Zweitens: Wer mehr Busse und Züge rollen sehen will, muss diese auch haben. Dabei ist der Markt fast leergefegt, speziell, wenn klimaschonende Elektrobusse angeschafft werden sollen und nicht ausrangierte Dieselbusse aus Stuttgart. Berlin ist nicht die einzige Stadt, die gern grün unterwegs wäre.

Es fehlen Geld, Personal und Flächen

Drittens: Personal fehlt. Was die BVG-Mitarbeiter von den Sparrunden der vergangenen Jahre halten, haben sie erst diese Tage eindrucksvoll mit einem Streik bewiesen. Und wenn man jeder U-Bahn-Fahrerin ein Pilotengehalt zahlen würde, um weitere Quereinsteiger zum Eintritt in das Führerhäuschen zu motivieren, ginge die Wirtschaftlichkeitsrechnung schon drei Mal nicht auf.

Viertens: Neue Tram-Linien, Oberleitungen für Busse, die Wiederbelebung der Siemens-Bahn-Trasse. Dafür muss man bauen, bauen, bauen. Genau dafür will der Senat ja gleichzeitig auch die Wohnungsbauunternehmen gewinnen. Und auch das ist schwer genug. Personal fehlt, Geld fehlt, Flächen fehlen. Gut klingt auch, dass der Senat eine möglichst große Barrierefreiheit in allen Verkehrsnetzen anstrebt. Doch auch hier entstehen wieder zusätzliche Kosten.

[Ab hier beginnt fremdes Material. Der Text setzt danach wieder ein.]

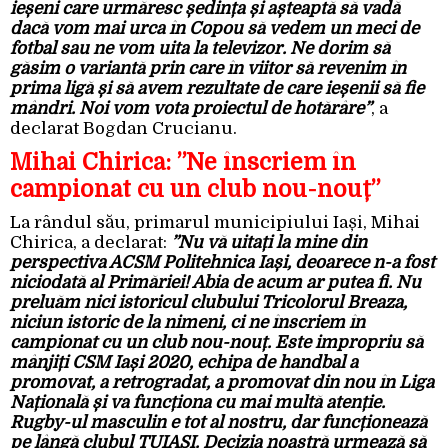
ieșeni care urmăresc ședința și așteaptă să vadă
dacă vom mai urca în Copou să vedem un meci de
fotbal sau ne vom uita la televizor. Ne dorim să
găsim o variantă prin care în viitor să revenim în
prima ligă și să avem rezultate de care ieșenii să fie
mândri. Noi vom vota proiectul de hotărâre”
, a
declarat Bogdan Crucianu.
Mihai Chirica: ”Ne înscriem în
campionat cu un club nou-nouț”
La rândul său, primarul municipiului Iași, Mihai
Chirica, a declarat:
”Nu vă uitați la mine din
perspectiva ACSM Politehnica Iași, deoarece n-a fost
niciodată al Primăriei! Abia de acum ar putea fi. Nu
preluăm nici istoricul clubului Tricolorul Breaza,
niciun istoric de la nimeni, ci ne înscriem în
campionat cu un club nou-nouț. Este impropriu să
mânjiți CSM Iași 2020, echipa de handbal a
promovat, a retrogradat, a promovat din nou în Liga
Națională și va funcționa cu mai multă atenție.
Rugby-ul masculin e tot al nostru, dar funcționează
pe lângă clubul TUIASI. Decizia noastră urmează să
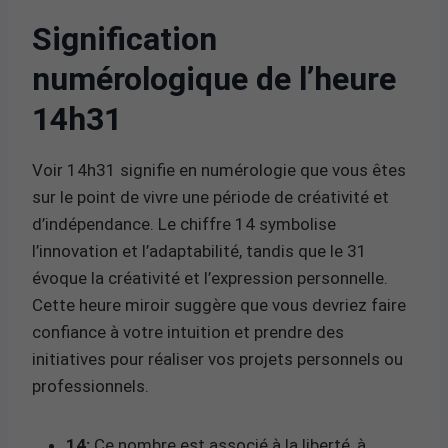
Signification
numérologique de l’heure
14h31
Voir 14h31 signifie en numérologie que vous êtes
sur le point de vivre une période de créativité et
d’indépendance. Le chiffre 14 symbolise
l’innovation et l’adaptabilité, tandis que le 31
évoque la créativité et l’expression personnelle.
Cette heure miroir suggère que vous devriez faire
confiance à votre intuition et prendre des
initiatives pour réaliser vos projets personnels ou
professionnels.
14:
Ce nombre est associé à la liberté, à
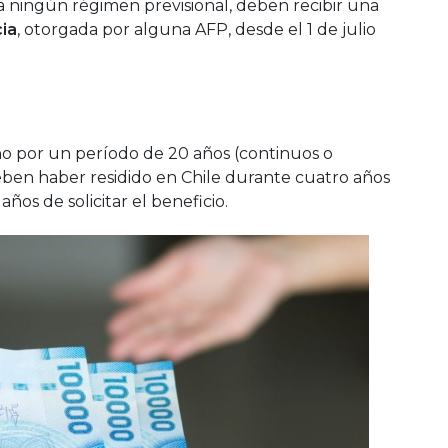
a ningún régimen previsional, deben recibir una
ia
, otorgada por alguna AFP, desde el 1 de julio
leno por un período de 20 años (continuos o
eben haber residido en Chile durante cuatro años
años de solicitar el beneficio.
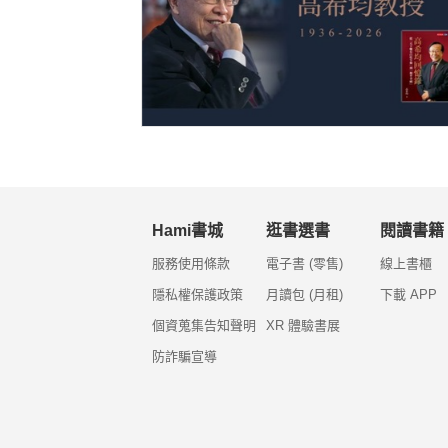
Hami書城
逛書選書
閱讀書籍
服務使用條款
電子書 (零售)
線上書櫃
隱私權保護政策
月讀包 (月租)
下載 APP
個資蒐集告知聲明
XR 體驗書展
防詐騙宣導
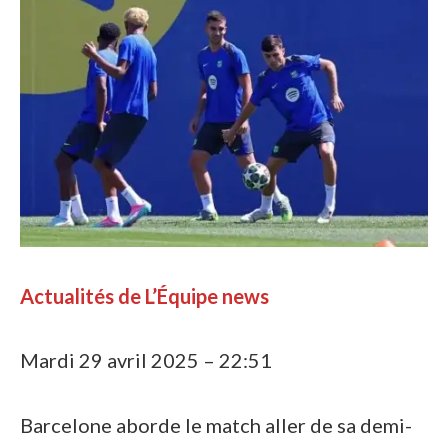
Actualités de L’Équipe news
Mardi 29 avril 2025 – 22:51
Barcelone aborde le match aller de sa demi-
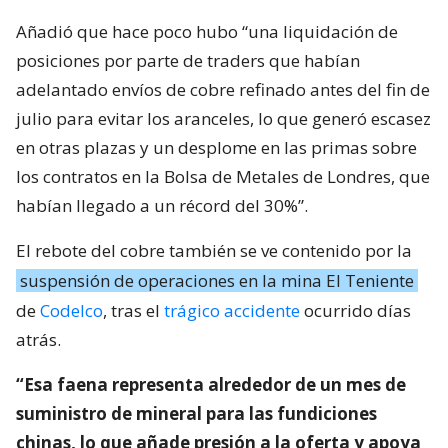
Añadió que hace poco hubo “una liquidación de
posiciones por parte de traders que habían
adelantado envíos de cobre refinado antes del fin de
julio para evitar los aranceles, lo que generó escasez
en otras plazas y un desplome en las primas sobre
los contratos en la Bolsa de Metales de Londres, que
habían llegado a un récord del 30%”.
El rebote del cobre también se ve contenido por la
suspensión de operaciones en la mina El Teniente
de
Codelco
, tras el
trágico accidente
ocurrido días
atrás.
“Esa faena representa alrededor de un mes de
suministro de mineral para las fundiciones
chinas, lo que añade presión a la oferta y apoya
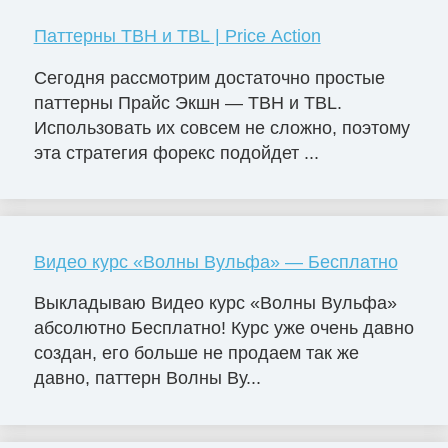
Паттерны TBH и TBL | Price Action
Сегодня рассмотрим достаточно простые
паттерны Прайс Экшн — TBH и TBL.
Использовать их совсем не сложно, поэтому
эта стратегия форекс подойдет ...
Видео курс «Волны Вульфа» — Бесплатно
Выкладываю Видео курс «Волны Вульфа»
абсолютно Бесплатно! Курс уже очень давно
создан, его больше не продаем так же
давно, паттерн Волны Ву...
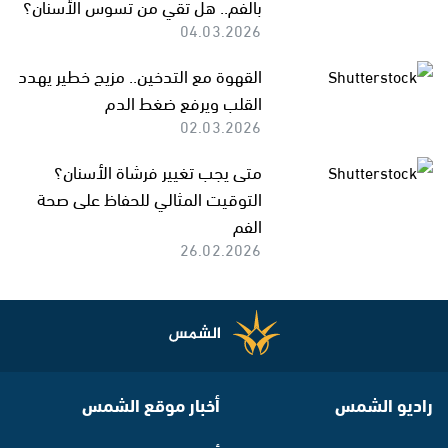
بالفم.. هل تقي من تسوس الأسنان؟
04.03.2026
القهوة مع التدخين.. مزيج خطير يهدد
القلب ويرفع ضغط الدم
02.03.2026
متى يجب تغيير فرشاة الأسنان؟
التوقيت المثالي للحفاظ على صحة
الفم
26.02.2026
راديو الشمس
أخبار موقع الشمس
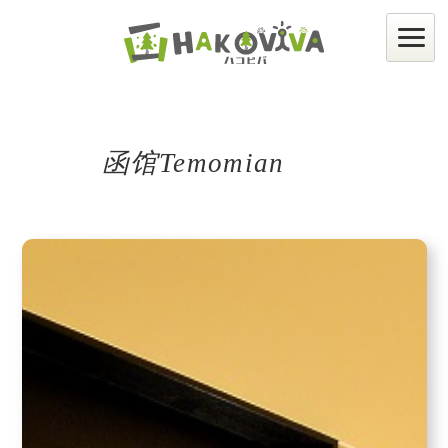
函馆Temomian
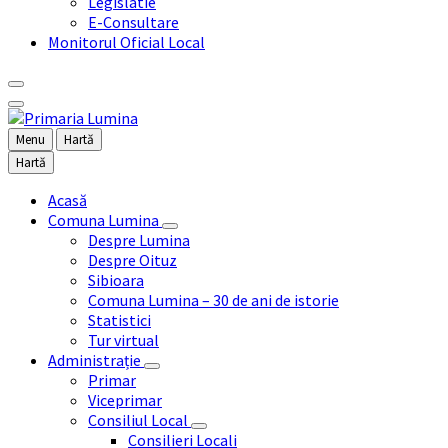
Legislatie
E-Consultare
Monitorul Oficial Local
Menu
Hartă
Hartă
Acasă
Comuna Lumina
Despre Lumina
Despre Oituz
Sibioara
Comuna Lumina – 30 de ani de istorie
Statistici
Tur virtual
Administrație
Primar
Viceprimar
Consiliul Local
Consilieri Locali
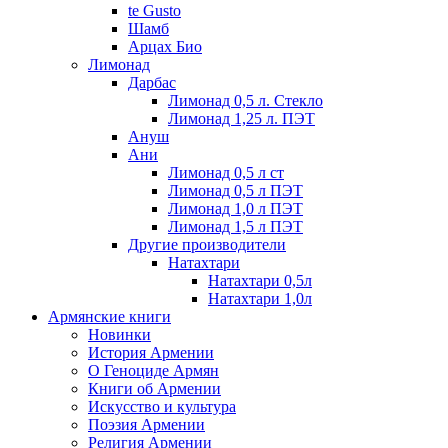
te Gusto
Шамб
Арцах Био
Лимонад
Дарбас
Лимонад 0,5 л. Стекло
Лимонад 1,25 л. ПЭТ
Ануш
Ани
Лимонад 0,5 л ст
Лимонад 0,5 л ПЭТ
Лимонад 1,0 л ПЭТ
Лимонад 1,5 л ПЭТ
Другие производители
Натахтари
Натахтари 0,5л
Натахтари 1,0л
Армянские книги
Новинки
История Армении
О Геноциде Армян
Книги об Армении
Иcкусство и культура
Поэзия Армении
Религия Армении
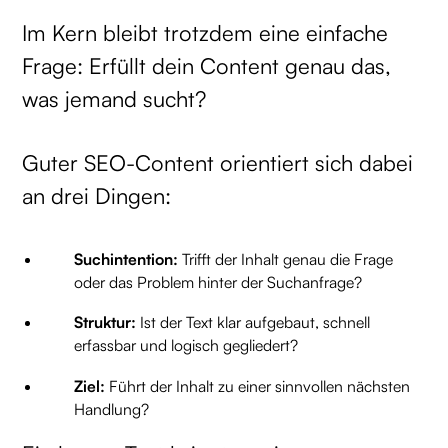
Im Kern bleibt trotzdem eine einfache
Frage: Erfüllt dein Content genau das,
was jemand sucht?
Guter SEO-Content orientiert sich dabei
an drei Dingen:
Suchintention:
Trifft der Inhalt genau die Frage
oder das Problem hinter der Suchanfrage?
Struktur:
Ist der Text klar aufgebaut, schnell
erfassbar und logisch gegliedert?
Ziel:
Führt der Inhalt zu einer sinnvollen nächsten
Handlung?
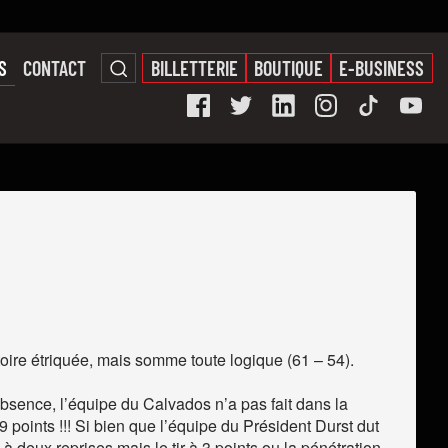
S
CONTACT
BILLETTERIE
BOUTIQUE
E-BUSINESS
toire étriquée, mais somme toute logique (61 – 54).
bsence, l’équipe du Calvados n’a pas fait dans la
points !!! Si bien que l’équipe du Président Durst dut
 deux reprises mais le tir à 3 points ou la pénétration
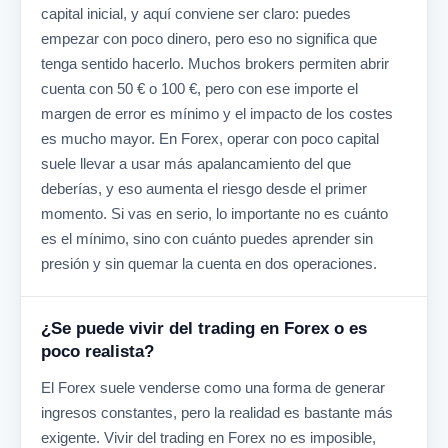
capital inicial, y aquí conviene ser claro: puedes
empezar con poco dinero, pero eso no significa que
tenga sentido hacerlo. Muchos brokers permiten abrir
cuenta con 50 € o 100 €, pero con ese importe el
margen de error es mínimo y el impacto de los costes
es mucho mayor. En Forex, operar con poco capital
suele llevar a usar más apalancamiento del que
deberías, y eso aumenta el riesgo desde el primer
momento. Si vas en serio, lo importante no es cuánto
es el mínimo, sino con cuánto puedes aprender sin
presión y sin quemar la cuenta en dos operaciones.
¿Se puede vivir del trading en Forex o es
poco realista?
El Forex suele venderse como una forma de generar
ingresos constantes, pero la realidad es bastante más
exigente. Vivir del trading en Forex no es imposible,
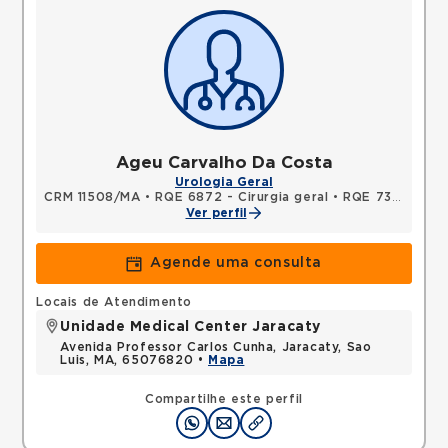
Ageu Carvalho Da Costa
Urologia Geral
CRM 11508/MA
•
RQE 6872 - Cirurgia geral
•
RQE 7350 - Urologia
Ver perfil
Agende uma consulta
Locais de Atendimento
Unidade Medical Center Jaracaty
Avenida Professor Carlos Cunha, Jaracaty, Sao
Luis, MA, 65076820 •
Mapa
Compartilhe este perfil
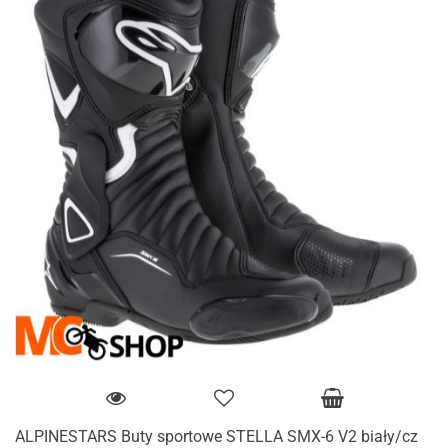
ALPINESTARS Buty sportowe STELLA SMX-6 V2 biały/cz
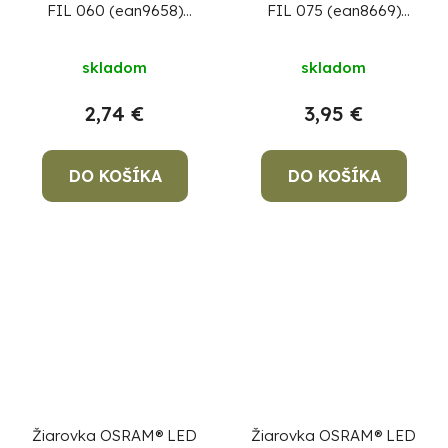
FIL 060 (ean9658)
FIL 075 (ean8669)
non-dim, 6,5W/827 E27
non-dim, 7,5W/827 E27
2700K Value CLASSIC
2700K Value CLASSIC
skladom
skladom
A
A
2,74 €
3,95 €
DO KOŠÍKA
DO KOŠÍKA
Žiarovka OSRAM® LED
Žiarovka OSRAM® LED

Berlin macht mobil? Das Foto zeigt BVG-Chefin Sigrid Nikutta (Mitte, in gelber Jacke) und Verkehrssenatorin Regine Günther (parteilos, 2. von rechts) bei der Vorstellung der verkehrsmittelübergreifenden Buchungs-App "Jelbi" am 18. Februar 2019.
Berlin macht mobil? Das Foto zeigt BVG-Chefin Sigrid Nikutta (Mitte, in gelber Jacke) und Verkehrssenatorin Regine Günther (parteilos, 2. von rechts) bei der Vorstellung der verkehrsmittelübergreifenden Buchungs-App "Jelbi" am 18. Februar 2019.

© Paul Zinken/dpa

Unterm Strich wollen die Senatorinnen und Senatoren, allen voran Regine Günther (parteilos), mit dem Verkehrsplan offenbar alle glücklich machen - außer den Finanzsenator. Es wäre schön, wenn das klappte. Nur realistisch ist das nicht. Schwerer aber redlicher wäre es, klare Schwerpunkte zu setzen - zum Beispiel auf den relativ günstigen Ausbau des Straßenbahnnetzes. Da könnten Berliner auch motzen, das sei nicht der ganz große Wurf. Aber es wäre ein Wurf.